▶ [Document passage]
»»

Sponsored post: Gibraltar has no natural resources, a negligible local market of 30,000 people and imports everything. If it has any resource at all, it is the trading nous of its business community.

 Unlike most of the world, Gibraltar has bucked the economic trend of the past five years. Employment is close to its all-time high, and, while the pace of economic growth has slowed compared to the first decade of the century, this year the Rock’s economy is forecast to knock out a cracking 6 per cent increase. How has it pulled this off? By doing what it does best and focusing on niche business.

Gibraltar’s economic resilience has been born out of a survival instinct honed by years of maltreatment. Three centuries of antagonism from a large temperamental neighbour has shaped Gibraltarians’ stubborn refusal to succumb to Spain’s intermittent campaigns of hectoring and bullying. The real economic transformation, though, has taken place in the past 30 years or so, when Spain re-opened the frontier as a prerequisite to its joining the EU . With an open frontier, Gibraltar could once more, after a 16-year blockade, promote itself to the millions of tourists visiting the Costa del Sol. And today Gibraltar is the single most popular tourist attraction for holidaymakers on the Costa.

««

▶ [The tasks]
**a.** Repeat the words of the Gibraltar passage from "Gibraltar’s economic resilience" up to and including "on the Costa.".
**b.** In one to three sentences, explain why the Gibraltar passage says Gibraltar was once more able to promote itself to tourists on the Costa del Sol.

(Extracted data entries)
»»

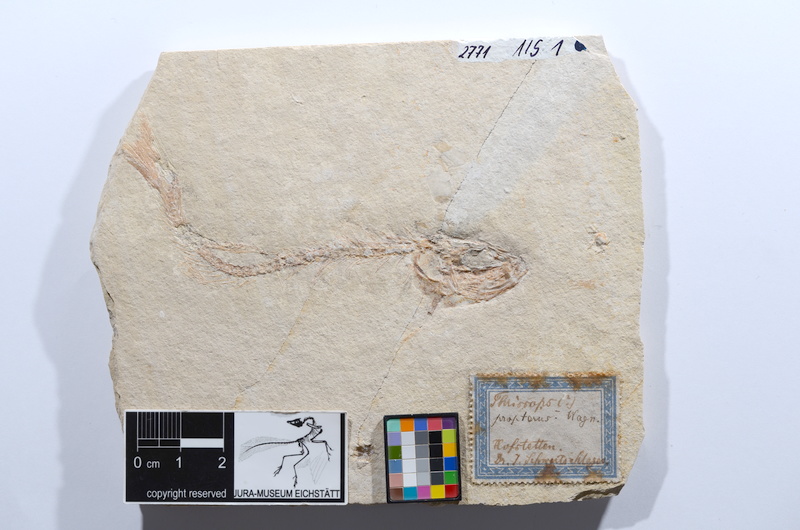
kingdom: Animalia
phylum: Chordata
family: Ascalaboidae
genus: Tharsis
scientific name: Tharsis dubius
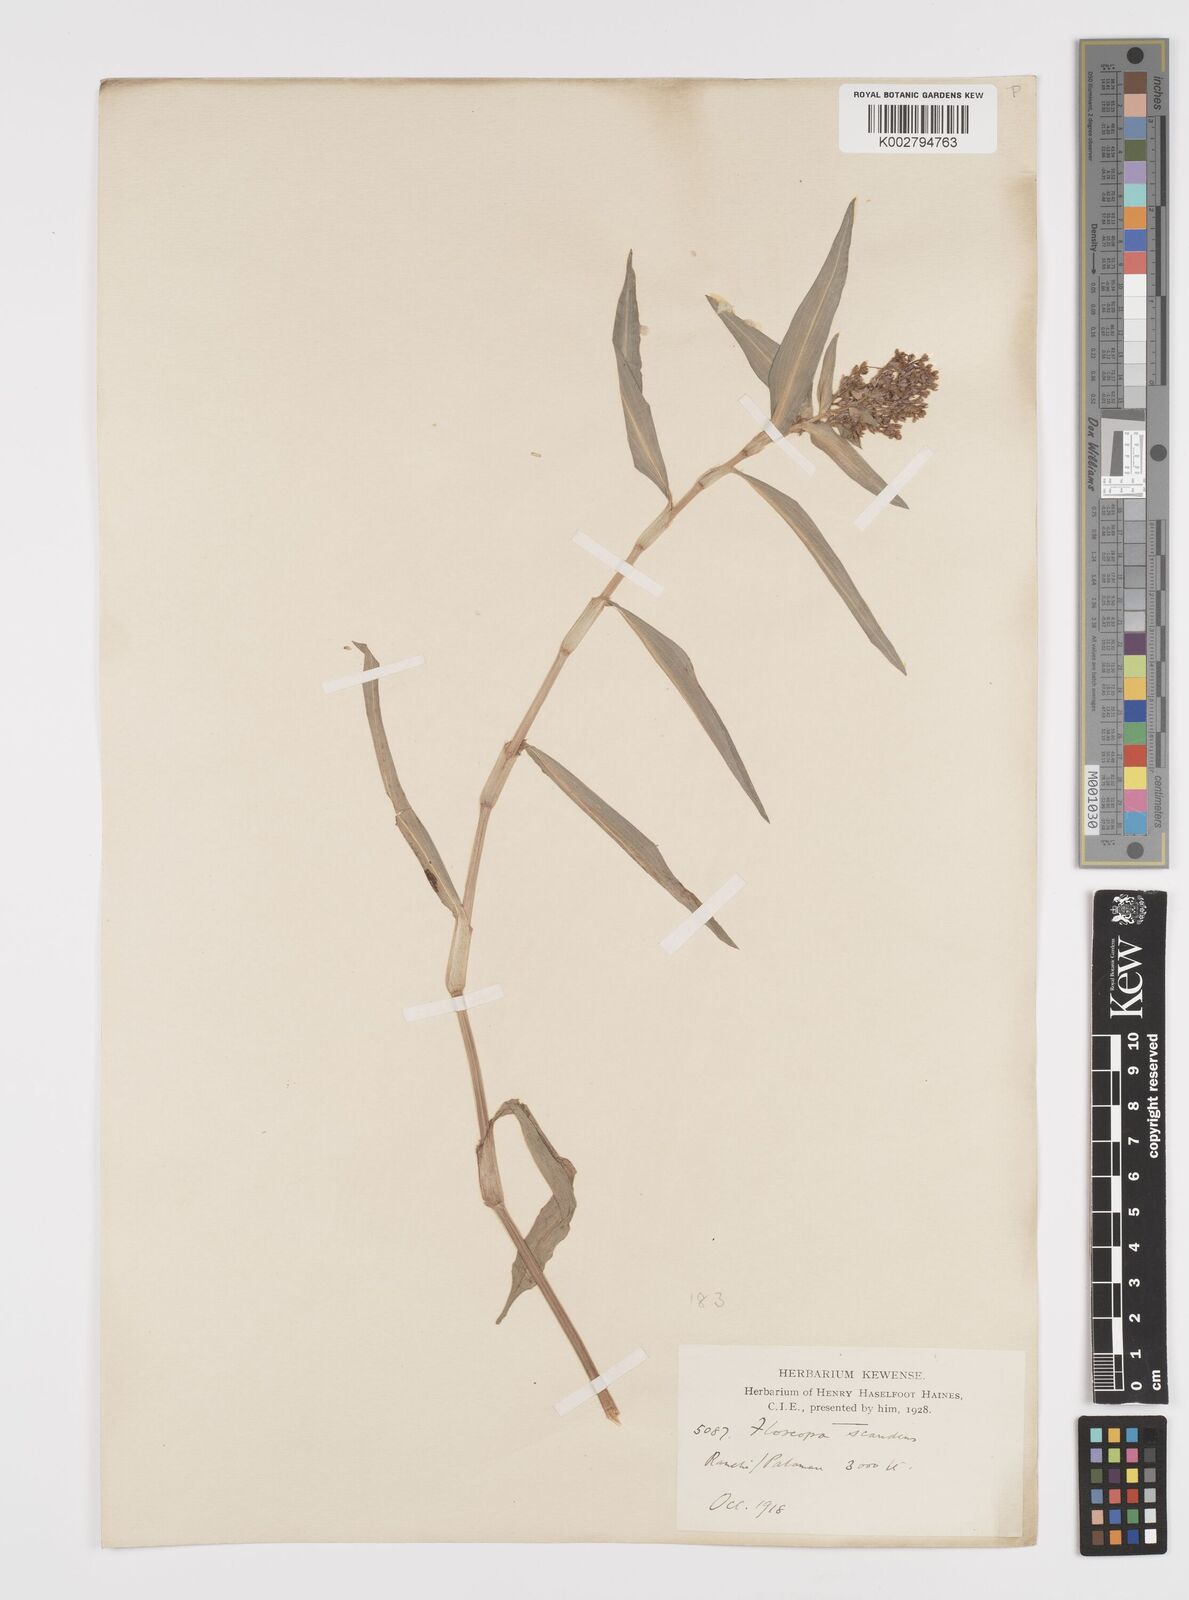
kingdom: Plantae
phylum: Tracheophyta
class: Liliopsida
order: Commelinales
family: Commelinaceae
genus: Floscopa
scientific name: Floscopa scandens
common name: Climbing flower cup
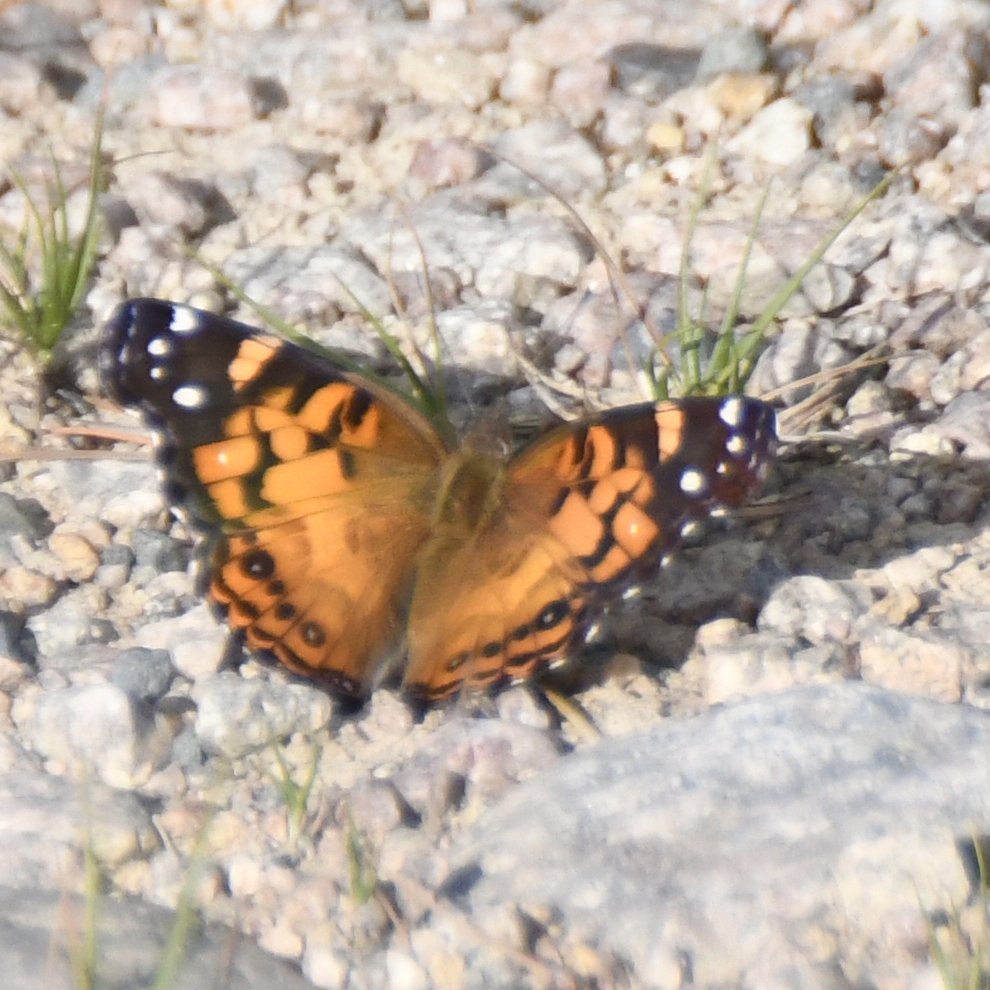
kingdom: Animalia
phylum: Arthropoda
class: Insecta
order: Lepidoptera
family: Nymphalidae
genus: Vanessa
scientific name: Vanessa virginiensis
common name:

««

▶ [Final results]
**a.**
Gibraltar’s economic resilience has been born out of a survival instinct honed by years of maltreatment. Three centuries of antagonism from a large temperamental neighbour has shaped Gibraltarians’ stubborn refusal to succumb to Spain’s intermittent campaigns of hectoring and bullying. The real economic transformation, though, has taken place in the past 30 years or so, when Spain re-opened the frontier as a prerequisite to its joining the EU . With an open frontier, Gibraltar could once more, after a 16-year blockade, promote itself to the millions of tourists visiting the Costa del Sol. And today Gibraltar is the single most popular tourist attraction for holidaymakers on the Costa.

**b.** Spain re-opened the frontier as a prerequisite to joining the EU, ending a 16-year blockade. With the frontier open, Gibraltar could again promote itself to the millions of tourists visiting the Costa del Sol.